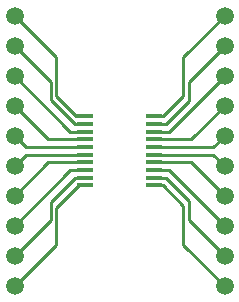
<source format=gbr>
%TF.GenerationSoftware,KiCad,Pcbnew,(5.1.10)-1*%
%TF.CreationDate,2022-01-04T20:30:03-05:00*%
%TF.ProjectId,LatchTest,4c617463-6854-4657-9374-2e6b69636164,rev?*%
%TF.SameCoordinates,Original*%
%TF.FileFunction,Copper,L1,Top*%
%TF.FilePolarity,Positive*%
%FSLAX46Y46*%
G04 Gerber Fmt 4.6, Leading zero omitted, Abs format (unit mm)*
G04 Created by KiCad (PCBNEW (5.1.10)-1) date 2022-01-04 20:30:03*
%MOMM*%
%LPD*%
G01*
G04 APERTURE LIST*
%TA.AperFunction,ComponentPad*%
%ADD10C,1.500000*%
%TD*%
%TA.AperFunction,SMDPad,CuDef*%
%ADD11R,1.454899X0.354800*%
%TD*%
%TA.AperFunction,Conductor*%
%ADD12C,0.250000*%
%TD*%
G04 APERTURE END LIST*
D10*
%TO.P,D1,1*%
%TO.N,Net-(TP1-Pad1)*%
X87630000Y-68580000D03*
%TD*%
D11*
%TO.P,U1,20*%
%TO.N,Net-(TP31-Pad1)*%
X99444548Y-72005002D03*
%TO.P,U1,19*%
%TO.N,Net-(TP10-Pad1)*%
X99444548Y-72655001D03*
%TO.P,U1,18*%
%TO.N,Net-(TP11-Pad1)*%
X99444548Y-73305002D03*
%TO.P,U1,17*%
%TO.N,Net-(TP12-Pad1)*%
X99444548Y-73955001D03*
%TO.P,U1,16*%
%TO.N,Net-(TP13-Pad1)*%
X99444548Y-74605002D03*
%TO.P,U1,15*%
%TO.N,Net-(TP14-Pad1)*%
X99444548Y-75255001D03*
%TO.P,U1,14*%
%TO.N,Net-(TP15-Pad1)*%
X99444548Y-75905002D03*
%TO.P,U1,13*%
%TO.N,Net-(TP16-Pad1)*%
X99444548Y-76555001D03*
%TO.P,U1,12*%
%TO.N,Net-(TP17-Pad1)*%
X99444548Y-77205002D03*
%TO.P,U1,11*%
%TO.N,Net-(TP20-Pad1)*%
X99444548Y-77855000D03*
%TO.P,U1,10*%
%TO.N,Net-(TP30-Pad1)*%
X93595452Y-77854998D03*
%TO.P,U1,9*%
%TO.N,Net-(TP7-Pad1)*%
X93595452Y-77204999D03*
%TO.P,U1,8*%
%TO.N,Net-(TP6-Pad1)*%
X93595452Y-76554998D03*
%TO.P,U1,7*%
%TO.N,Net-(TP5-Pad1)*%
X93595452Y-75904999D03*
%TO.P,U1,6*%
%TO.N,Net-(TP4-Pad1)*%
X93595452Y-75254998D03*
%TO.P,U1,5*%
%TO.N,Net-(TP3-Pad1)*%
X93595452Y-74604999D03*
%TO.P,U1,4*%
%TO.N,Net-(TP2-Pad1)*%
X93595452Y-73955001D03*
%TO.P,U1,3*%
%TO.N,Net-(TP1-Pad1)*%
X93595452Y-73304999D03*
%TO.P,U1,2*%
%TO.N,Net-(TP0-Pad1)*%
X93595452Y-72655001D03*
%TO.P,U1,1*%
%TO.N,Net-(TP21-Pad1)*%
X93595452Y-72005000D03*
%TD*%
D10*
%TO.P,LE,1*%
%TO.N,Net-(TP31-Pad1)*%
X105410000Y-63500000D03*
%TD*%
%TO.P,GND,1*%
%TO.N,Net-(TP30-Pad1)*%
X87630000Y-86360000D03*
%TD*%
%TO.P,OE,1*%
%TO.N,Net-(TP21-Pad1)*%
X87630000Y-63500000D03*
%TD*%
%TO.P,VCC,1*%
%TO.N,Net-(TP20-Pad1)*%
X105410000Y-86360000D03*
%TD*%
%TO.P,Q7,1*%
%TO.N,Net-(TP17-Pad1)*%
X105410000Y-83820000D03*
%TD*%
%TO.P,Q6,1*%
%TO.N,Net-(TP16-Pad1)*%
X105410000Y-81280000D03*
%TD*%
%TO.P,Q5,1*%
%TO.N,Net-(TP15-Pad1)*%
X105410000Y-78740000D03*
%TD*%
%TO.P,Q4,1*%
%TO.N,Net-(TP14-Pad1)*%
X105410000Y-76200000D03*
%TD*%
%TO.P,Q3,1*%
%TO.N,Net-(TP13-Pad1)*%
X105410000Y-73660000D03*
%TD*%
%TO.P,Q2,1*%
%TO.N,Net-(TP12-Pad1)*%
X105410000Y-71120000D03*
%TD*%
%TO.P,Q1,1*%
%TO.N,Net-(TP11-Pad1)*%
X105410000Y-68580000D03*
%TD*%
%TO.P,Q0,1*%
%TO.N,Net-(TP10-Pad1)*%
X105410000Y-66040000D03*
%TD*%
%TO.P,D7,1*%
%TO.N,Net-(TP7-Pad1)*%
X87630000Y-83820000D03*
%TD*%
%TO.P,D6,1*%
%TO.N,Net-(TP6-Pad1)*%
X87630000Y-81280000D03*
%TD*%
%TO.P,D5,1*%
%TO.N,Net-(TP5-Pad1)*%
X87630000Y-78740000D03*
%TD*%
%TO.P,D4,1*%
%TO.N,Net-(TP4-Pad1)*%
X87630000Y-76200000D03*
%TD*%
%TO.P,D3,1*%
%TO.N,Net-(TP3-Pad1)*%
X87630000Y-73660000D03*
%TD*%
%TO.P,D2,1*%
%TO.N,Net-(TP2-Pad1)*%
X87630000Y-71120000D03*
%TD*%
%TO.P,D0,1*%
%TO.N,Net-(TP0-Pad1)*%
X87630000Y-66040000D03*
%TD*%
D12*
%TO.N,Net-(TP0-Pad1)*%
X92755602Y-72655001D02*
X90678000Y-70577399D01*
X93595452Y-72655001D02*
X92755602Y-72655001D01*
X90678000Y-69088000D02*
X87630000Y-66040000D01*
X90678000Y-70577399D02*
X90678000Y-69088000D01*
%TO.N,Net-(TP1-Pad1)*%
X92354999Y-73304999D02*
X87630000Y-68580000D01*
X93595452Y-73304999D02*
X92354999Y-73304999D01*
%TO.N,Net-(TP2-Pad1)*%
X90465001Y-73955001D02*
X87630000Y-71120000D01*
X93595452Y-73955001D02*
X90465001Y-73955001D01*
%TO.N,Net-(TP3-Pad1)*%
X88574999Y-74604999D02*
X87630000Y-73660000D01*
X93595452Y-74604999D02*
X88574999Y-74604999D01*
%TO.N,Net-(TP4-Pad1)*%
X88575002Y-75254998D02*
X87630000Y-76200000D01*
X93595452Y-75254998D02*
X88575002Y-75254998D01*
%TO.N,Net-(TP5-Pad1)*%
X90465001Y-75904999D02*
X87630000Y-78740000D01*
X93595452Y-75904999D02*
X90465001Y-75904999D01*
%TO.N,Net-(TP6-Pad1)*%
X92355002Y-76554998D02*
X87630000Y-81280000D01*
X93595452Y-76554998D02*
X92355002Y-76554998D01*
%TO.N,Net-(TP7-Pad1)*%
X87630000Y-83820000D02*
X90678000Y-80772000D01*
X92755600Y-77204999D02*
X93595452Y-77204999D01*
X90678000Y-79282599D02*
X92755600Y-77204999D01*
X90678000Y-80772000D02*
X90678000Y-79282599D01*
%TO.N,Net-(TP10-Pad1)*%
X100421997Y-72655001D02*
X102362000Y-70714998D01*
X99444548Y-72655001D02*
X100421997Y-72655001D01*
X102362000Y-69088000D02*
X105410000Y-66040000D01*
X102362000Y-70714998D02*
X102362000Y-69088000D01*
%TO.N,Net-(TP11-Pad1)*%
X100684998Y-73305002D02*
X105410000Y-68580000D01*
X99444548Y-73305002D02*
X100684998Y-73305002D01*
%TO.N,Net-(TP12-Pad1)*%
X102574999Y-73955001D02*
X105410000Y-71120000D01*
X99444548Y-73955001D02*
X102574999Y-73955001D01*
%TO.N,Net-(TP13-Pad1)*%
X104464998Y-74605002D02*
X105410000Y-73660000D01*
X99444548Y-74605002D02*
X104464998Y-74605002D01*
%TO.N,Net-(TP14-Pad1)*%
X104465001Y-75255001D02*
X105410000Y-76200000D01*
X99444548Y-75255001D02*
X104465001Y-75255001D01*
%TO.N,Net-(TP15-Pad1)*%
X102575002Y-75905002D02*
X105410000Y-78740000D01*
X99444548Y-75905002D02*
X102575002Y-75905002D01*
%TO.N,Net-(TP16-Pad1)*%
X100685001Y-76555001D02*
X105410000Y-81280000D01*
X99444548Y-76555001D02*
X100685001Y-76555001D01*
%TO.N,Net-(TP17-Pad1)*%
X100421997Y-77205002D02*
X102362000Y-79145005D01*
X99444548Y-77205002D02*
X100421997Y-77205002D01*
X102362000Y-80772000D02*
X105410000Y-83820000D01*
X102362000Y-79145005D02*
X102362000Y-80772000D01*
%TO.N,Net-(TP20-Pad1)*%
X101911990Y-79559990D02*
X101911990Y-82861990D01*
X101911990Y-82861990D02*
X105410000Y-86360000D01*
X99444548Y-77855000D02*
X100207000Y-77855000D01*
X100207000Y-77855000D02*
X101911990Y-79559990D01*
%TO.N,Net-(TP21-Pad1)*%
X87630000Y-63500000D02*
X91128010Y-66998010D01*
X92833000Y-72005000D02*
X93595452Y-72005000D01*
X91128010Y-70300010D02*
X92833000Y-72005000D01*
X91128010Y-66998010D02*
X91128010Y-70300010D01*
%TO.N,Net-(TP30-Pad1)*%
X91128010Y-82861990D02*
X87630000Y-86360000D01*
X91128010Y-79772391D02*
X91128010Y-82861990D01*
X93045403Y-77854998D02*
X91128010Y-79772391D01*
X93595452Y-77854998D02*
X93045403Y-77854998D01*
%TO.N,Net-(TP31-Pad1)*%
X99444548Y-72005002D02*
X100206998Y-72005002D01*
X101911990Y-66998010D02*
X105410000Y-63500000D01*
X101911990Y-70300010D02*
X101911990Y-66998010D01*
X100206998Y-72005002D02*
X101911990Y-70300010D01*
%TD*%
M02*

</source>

★ ★ ★ ★

#### WORK TO COMPLETE
The answer is the line containing "X102362000Y-80772000D01*" together with every line after it in the records, repeated exactly and with nothing else.

#### REPLY TO THE EXERCISE
X102362000Y-80772000D01*
%TO.N,Net-(TP20-Pad1)*%
X101911990Y-79559990D02*
X101911990Y-82861990D01*
X101911990Y-82861990D02*
X105410000Y-86360000D01*
X99444548Y-77855000D02*
X100207000Y-77855000D01*
X100207000Y-77855000D02*
X101911990Y-79559990D01*
%TO.N,Net-(TP21-Pad1)*%
X87630000Y-63500000D02*
X91128010Y-66998010D01*
X92833000Y-72005000D02*
X93595452Y-72005000D01*
X91128010Y-70300010D02*
X92833000Y-72005000D01*
X91128010Y-66998010D02*
X91128010Y-70300010D01*
%TO.N,Net-(TP30-Pad1)*%
X91128010Y-82861990D02*
X87630000Y-86360000D01*
X91128010Y-79772391D02*
X91128010Y-82861990D01*
X93045403Y-77854998D02*
X91128010Y-79772391D01*
X93595452Y-77854998D02*
X93045403Y-77854998D01*
%TO.N,Net-(TP31-Pad1)*%
X99444548Y-72005002D02*
X100206998Y-72005002D01*
X101911990Y-66998010D02*
X105410000Y-63500000D01*
X101911990Y-70300010D02*
X101911990Y-66998010D01*
X100206998Y-72005002D02*
X101911990Y-70300010D01*
%TD*%
M02*

</source>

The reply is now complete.